Why MHC Tetramers?
T cells play essential effectors and regulatory roles in adaptive immune responses to tumors, viruses, bacteria, parasites, transplanted tissues, allergens and even to self antigens. T cells use the T cell antigen-receptor (TCR) to recognize their antigens, which are often in the form of peptides bound to major histocompatibility complex molecules (MHC), also called HLA (human leukocyte antigens) in humans.
Desire to identify antigen-specific T cells through the MHC/peptide complex was always there. However, the inherent affinity between MHC and TCR was demonstrably weak and with short half-life, providing an explanation for the failure of many efforts to obtain staining of T cells with monomeric MHC. In 1994-1995, this problem was solved by the development of a revolutionized technique called "MHC Tetramer" which binds strongly to antigen-specific T cells due to an increased avidity effect.
Nowadays the MHC Tetramer technique has become a "gold standard" for the quantification of T cell immune responses. The acceptance of the method is indicated by the number of citations to key papers describing the method: the original Science paper describing the method has been cited more than 500 times.
By offering exquisite antigen specificity and sensitivity, it is suitable for basic and clinical study in a number of applications including cancer prevention, cancer therapy, cell and gene therapy, immunotherapy, drug / vaccine development, and non-cancer related immunology research. Proven through extensive research, MHC Tetramer technology has been used to accurately and efficiently monitor T cell responses in the following conditions:
- Viruses (human immunodeficiency virus-acquired immunodeficiency syndrome, Epstein Barr virus-mononucleosis, cytomegalovirus, human papilloma virus, hepatitis B, hepatitis C, influenza, measles and viruses for rhesus macaque and murine)

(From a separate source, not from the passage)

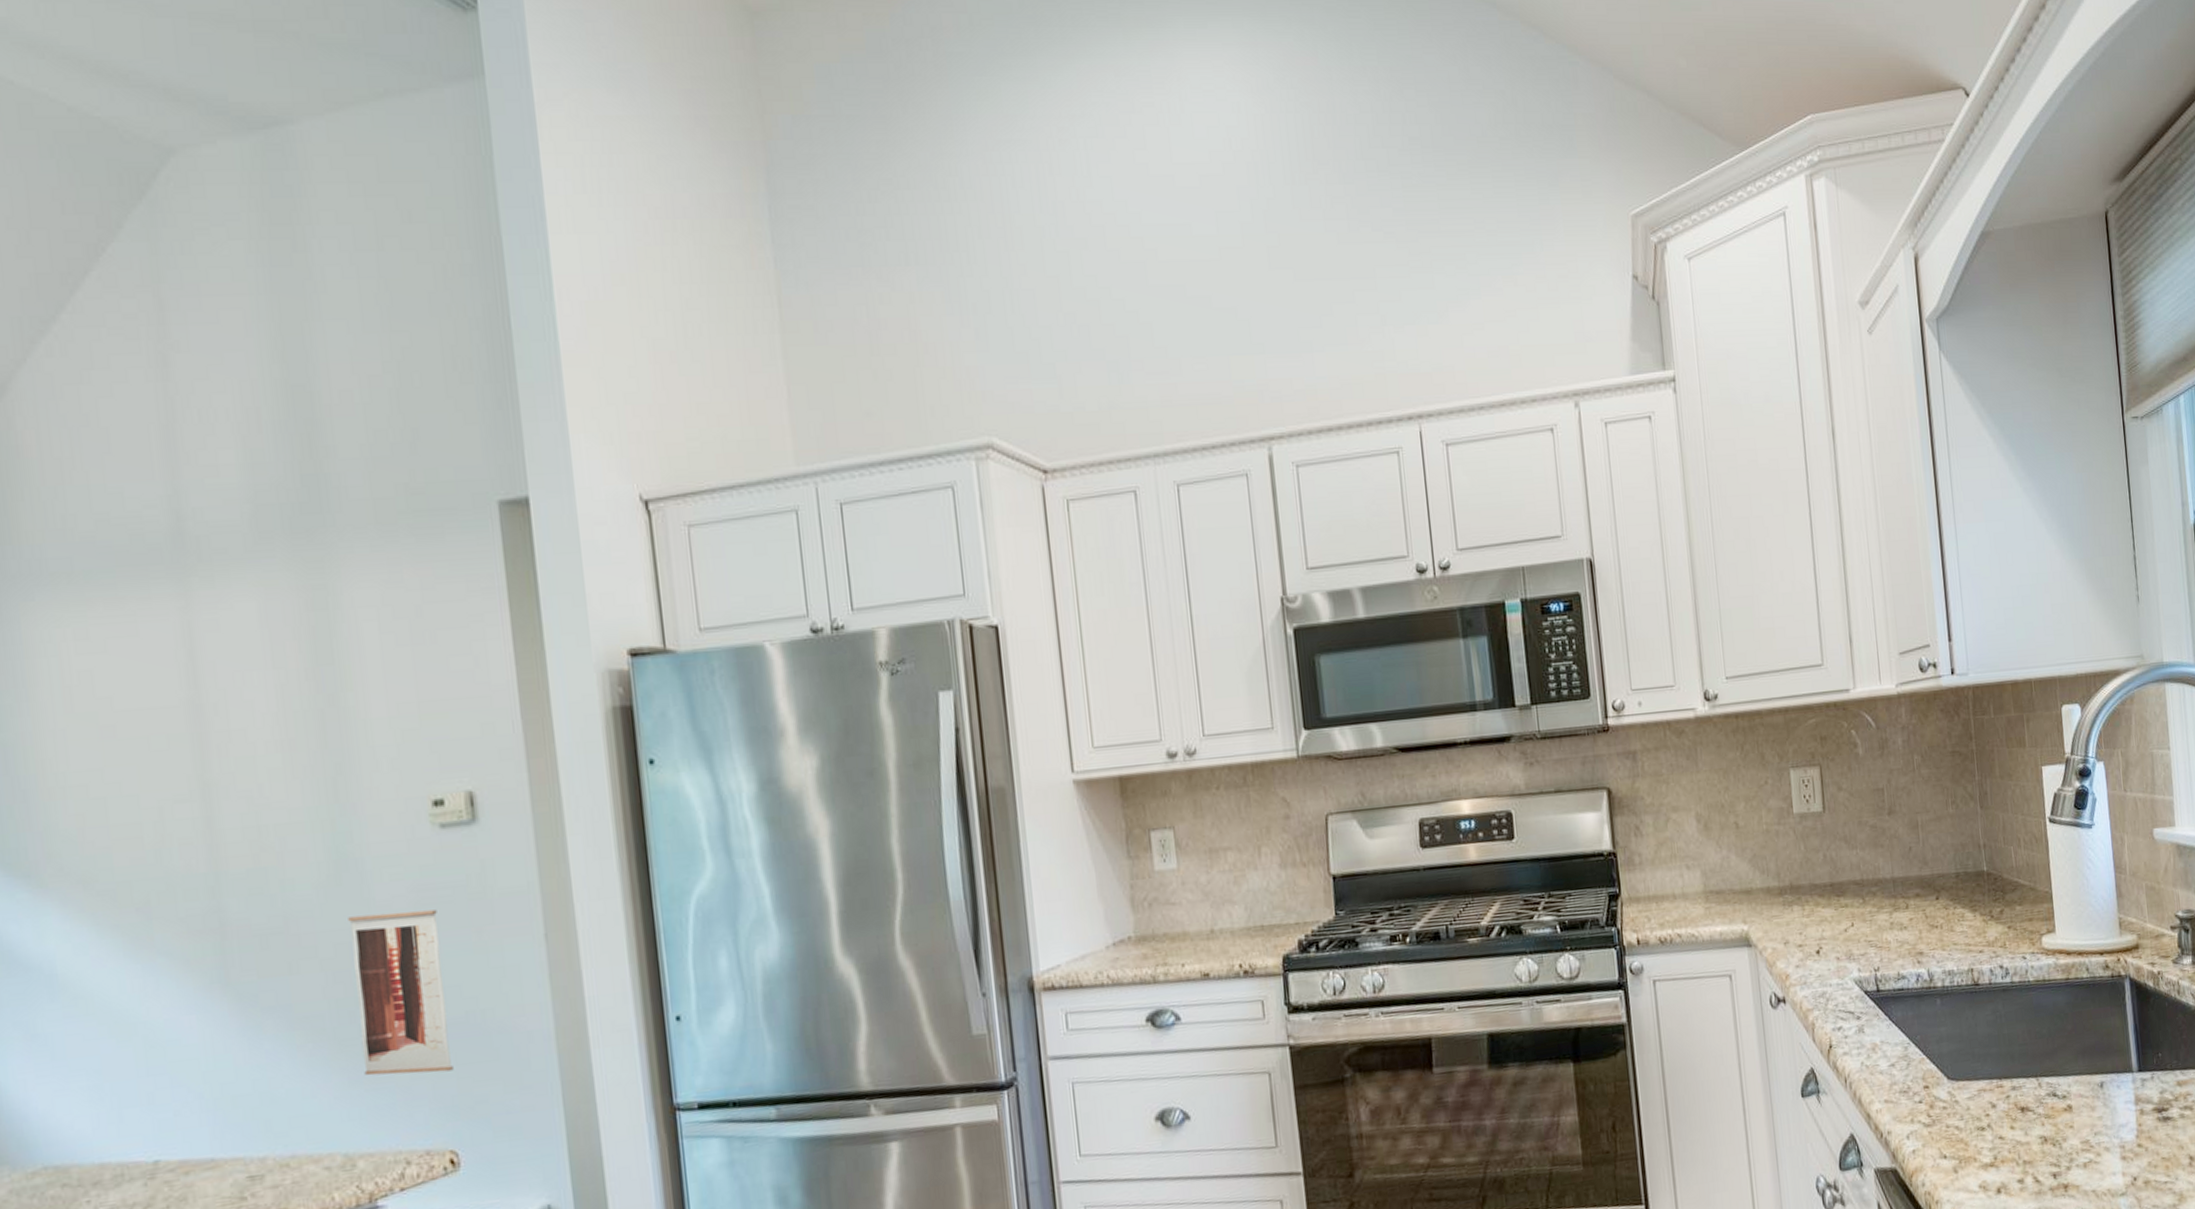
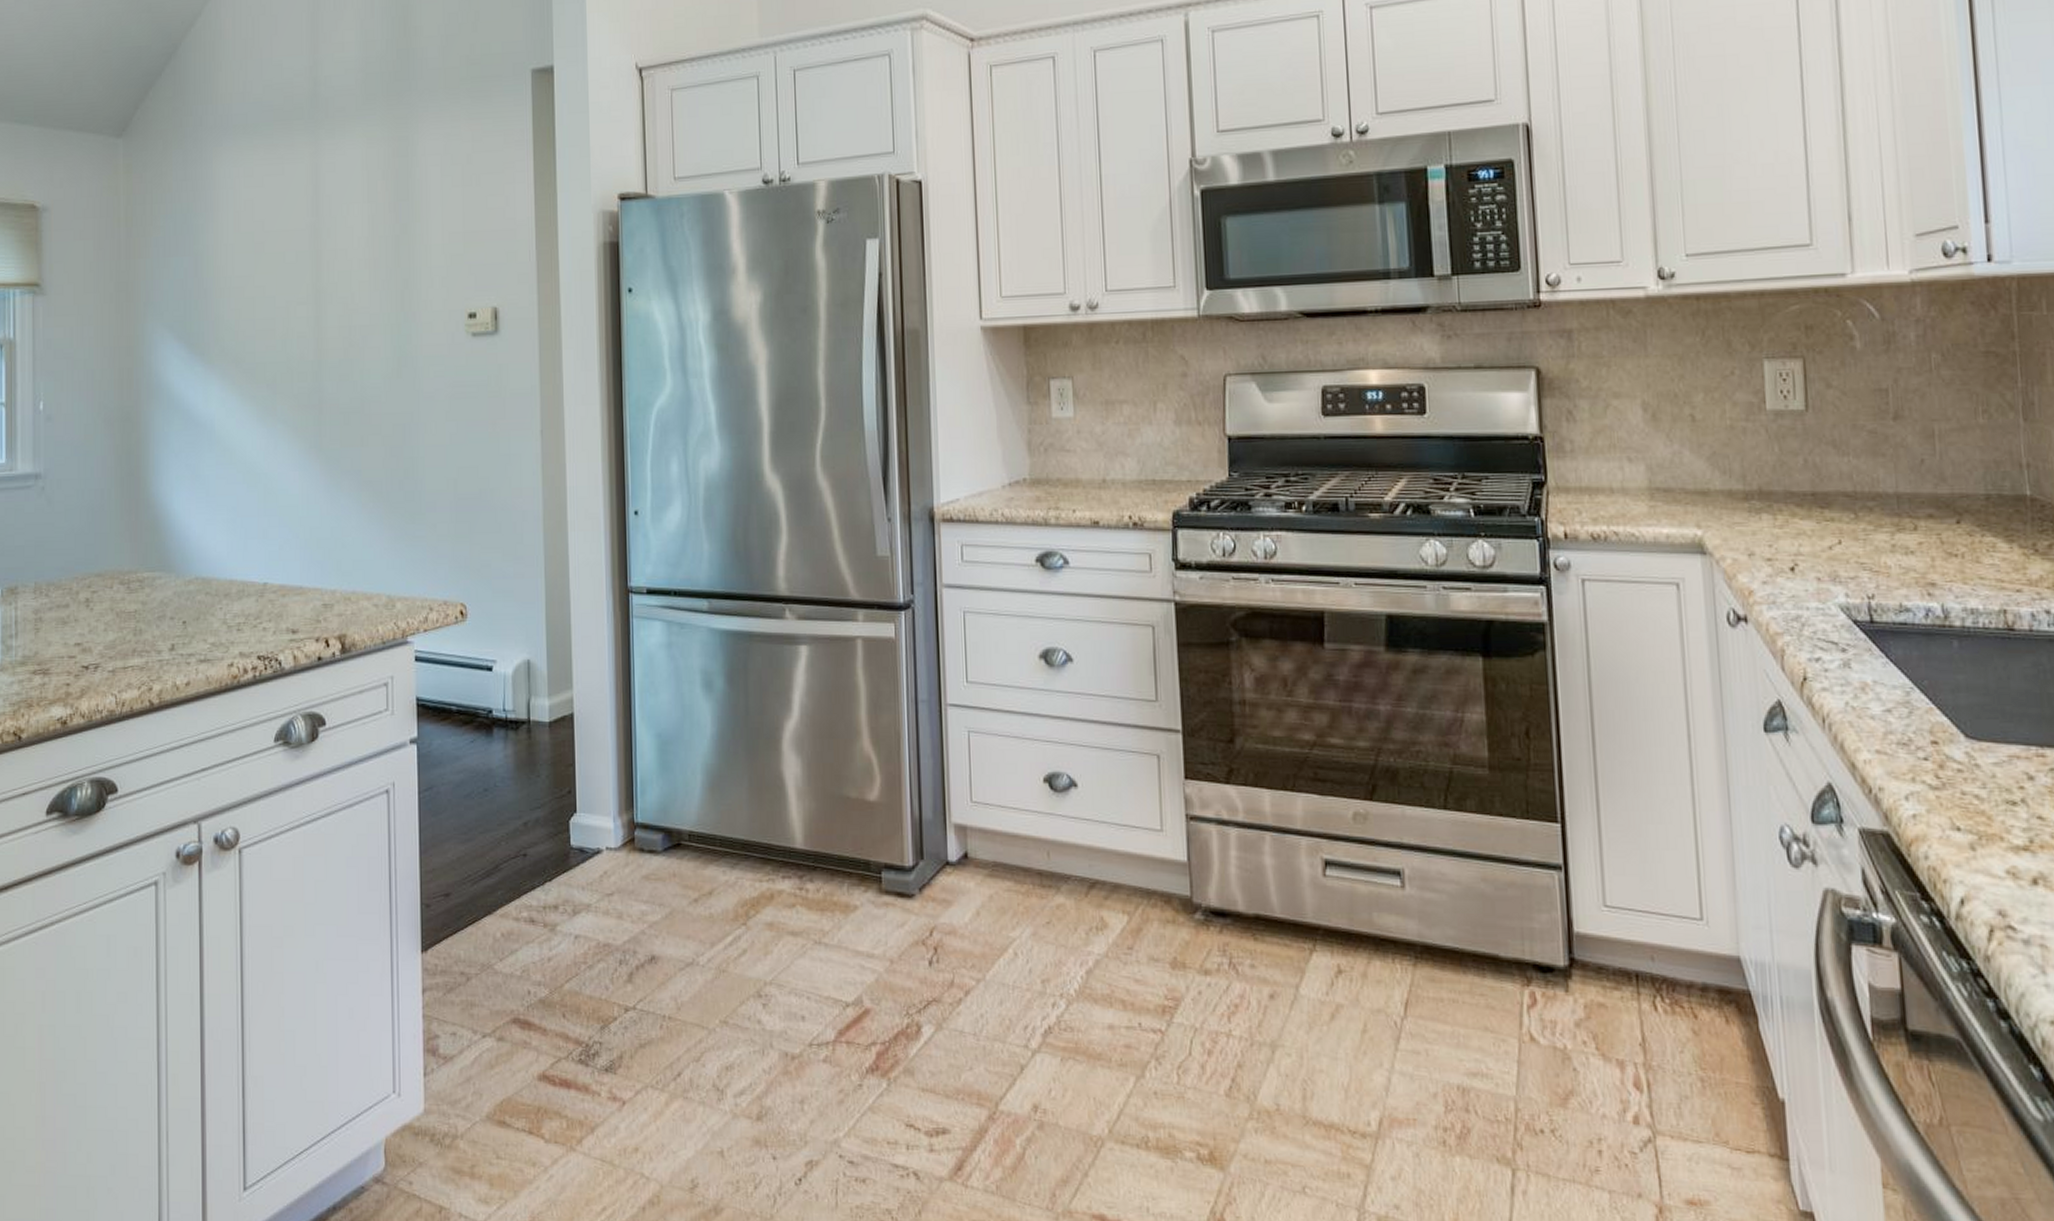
wall art: present [348,909,454,1076] -> none [404,402,468,537]

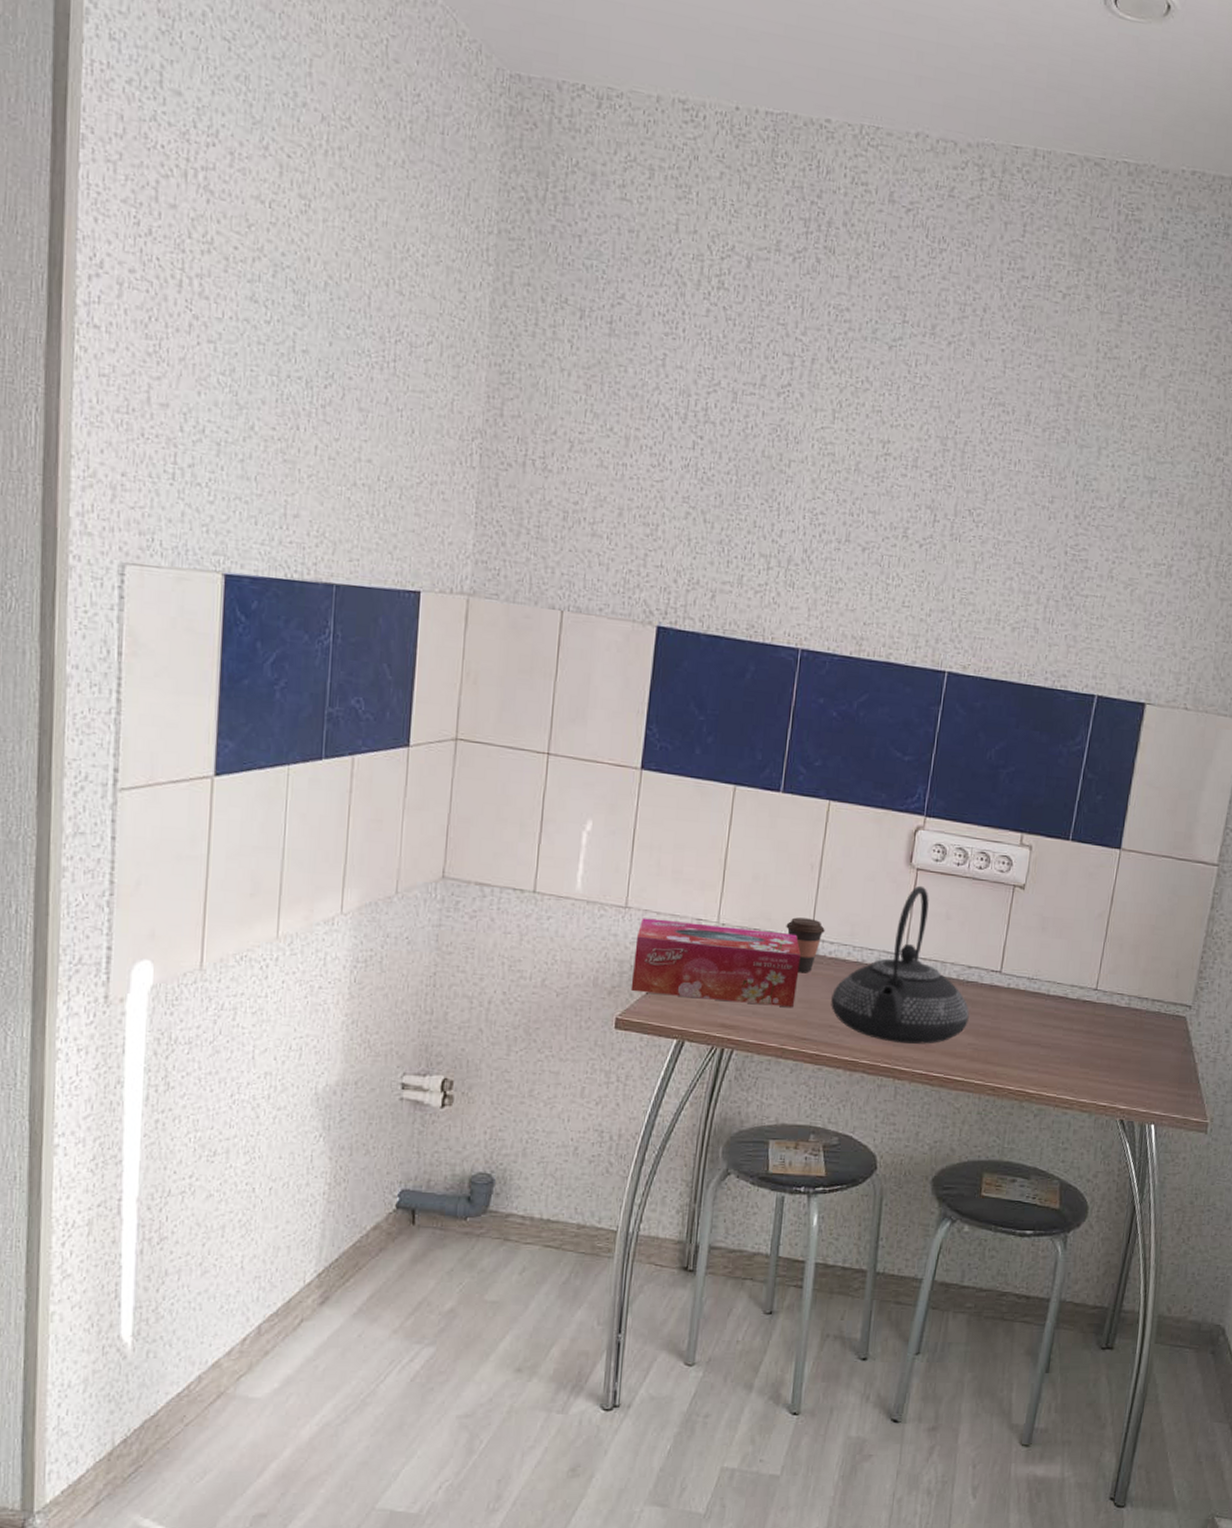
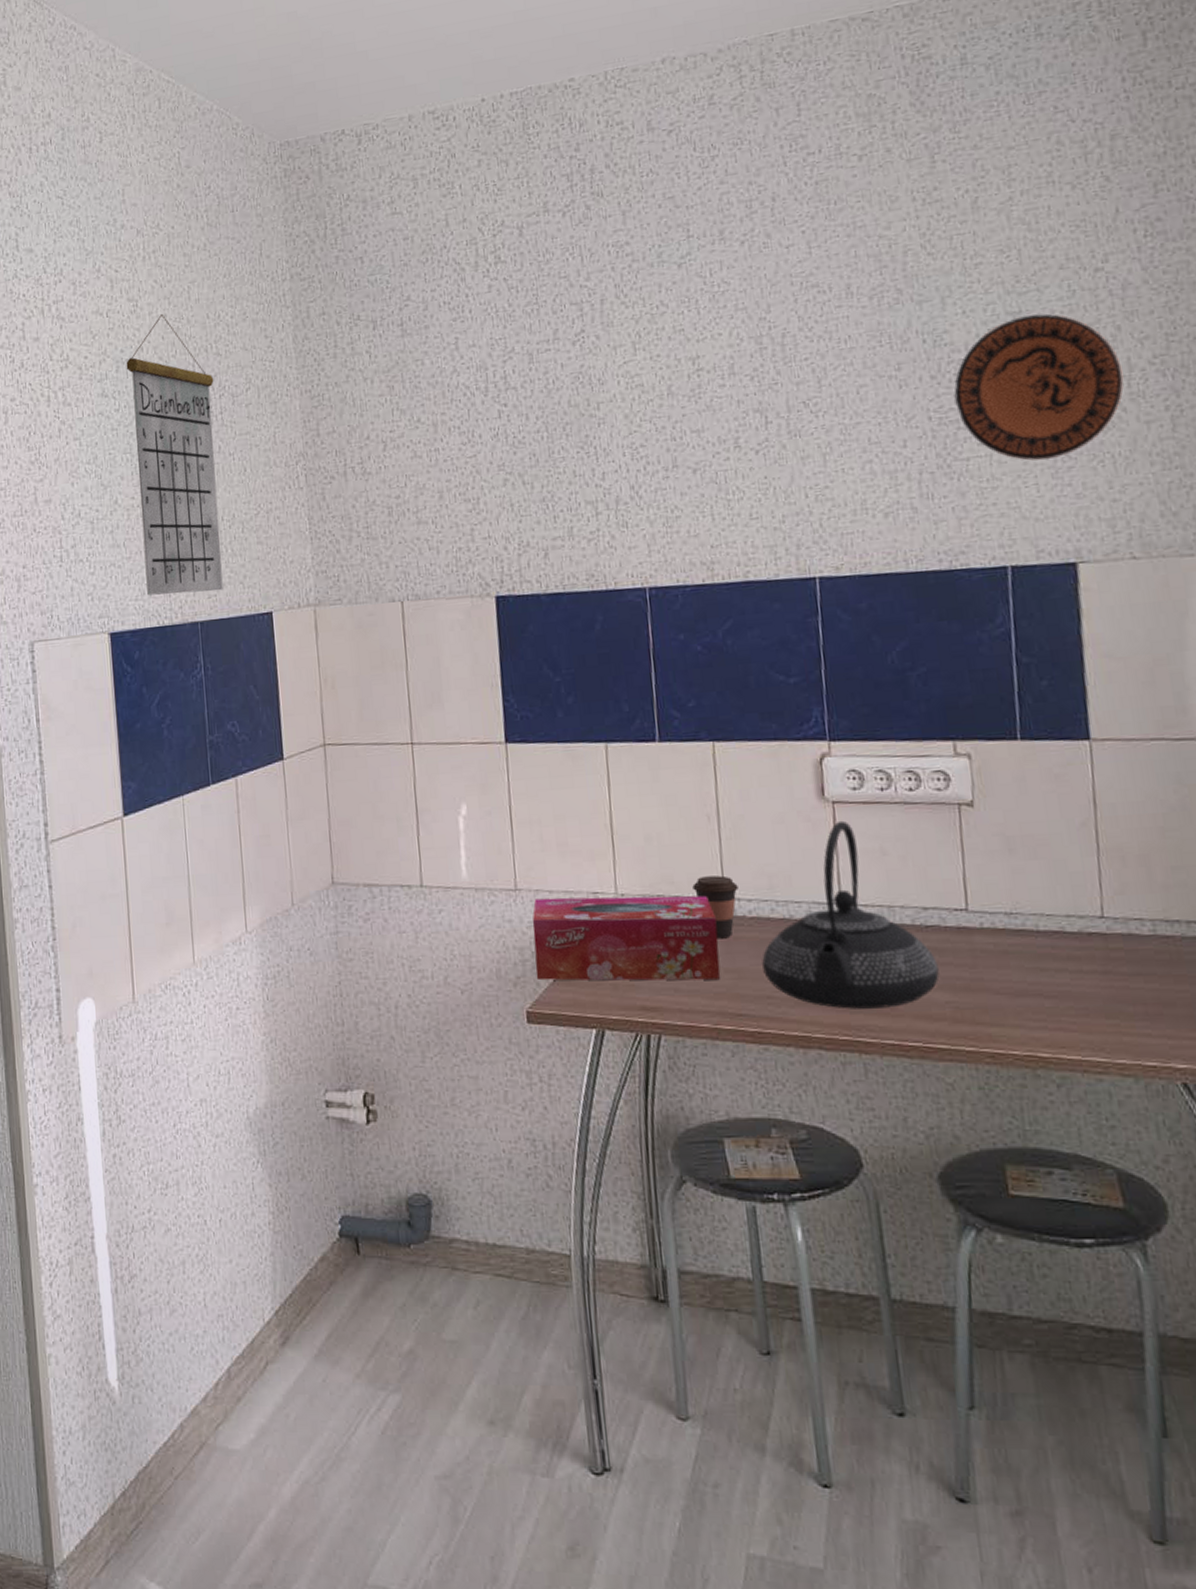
calendar: none [277,226,392,556] -> present [126,314,223,596]
decorative plate: none [1088,482,1216,612] -> present [954,313,1124,461]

- Parasitic infection (malaria)
- Cancer (breast, prostate, melanoma, colon, lung, cervical)
- Autoimmune diseases (multiple sclerosis, rheumatoid arthritis)
The major benefits of using this method have been summarized as the following:
- Rapid quantitative results
- No radioisotopes or in vitro stimulation and expansion
- Exquisite antigen specificity with high sensitivity
- Maintenance of cell integrity for further analysis
All reagents are labeled with either commercially manufactured streptavidin-allophycocyanin (SA-APC) or streptavidin-phycoerythrin (SA-PE) fluorophores. These labels were chosen for use based on experience from several laboratories using tetramers. Some lot-to-lot variation in SA-PE has been observed, but should not seriously affect tetramer sensitivity or background if the staining suggestions (provided with the product) are followed. If other labeling reagents are desired, they must be provided by the requestor.
We can provide MHC class I tetramers with either human or murine b2-microglobulin. However, please note that we typically fold all tetramers of every species with human b2-microglobulin. Use of murine b2-microglobulin may reduce the stability of the reagent. Typically staining of murine CD8+ T-cells with tetramer is NOT affected by the use of human b2-microglobulin.
Risk of Failed Productions
One of the factors that determine the success of the tetramer production is the binding affinity of the peptide for the MHC class I molecule. Unfortunately, we cannot accurately predict the binding properties of a peptide according to its sequence. We also do not have specific numbers that would represent a binding threshold for the peptide. Therefore, the failure of tetramer production happens occasionally. In that case, a second attempt for the MHC/peptide folding and chromatographic purification will be tried with no additional charge. If the second attempt also fails, we will terminate the preparation and the order will be partially charged.
Some online databases can help to predict the binding affinity between MHC molecules and peptides. Below are two examples. The positive result returned from searching these databases may not guarantee a successful tetramer production but can be used as a good reference.
Quality control of tetramer reagents produced includes the following:
- All tetramers will be purified by size exclusion and ion exchange chromatography. FPLC chromatograms of the reagent demonstrating proper folding and multimerization will be recorded.
- Each tetramer is tested for the level of biotinylation.
- ELISA using anti b2-microglobulin antibodies specific for properly folded MHC I.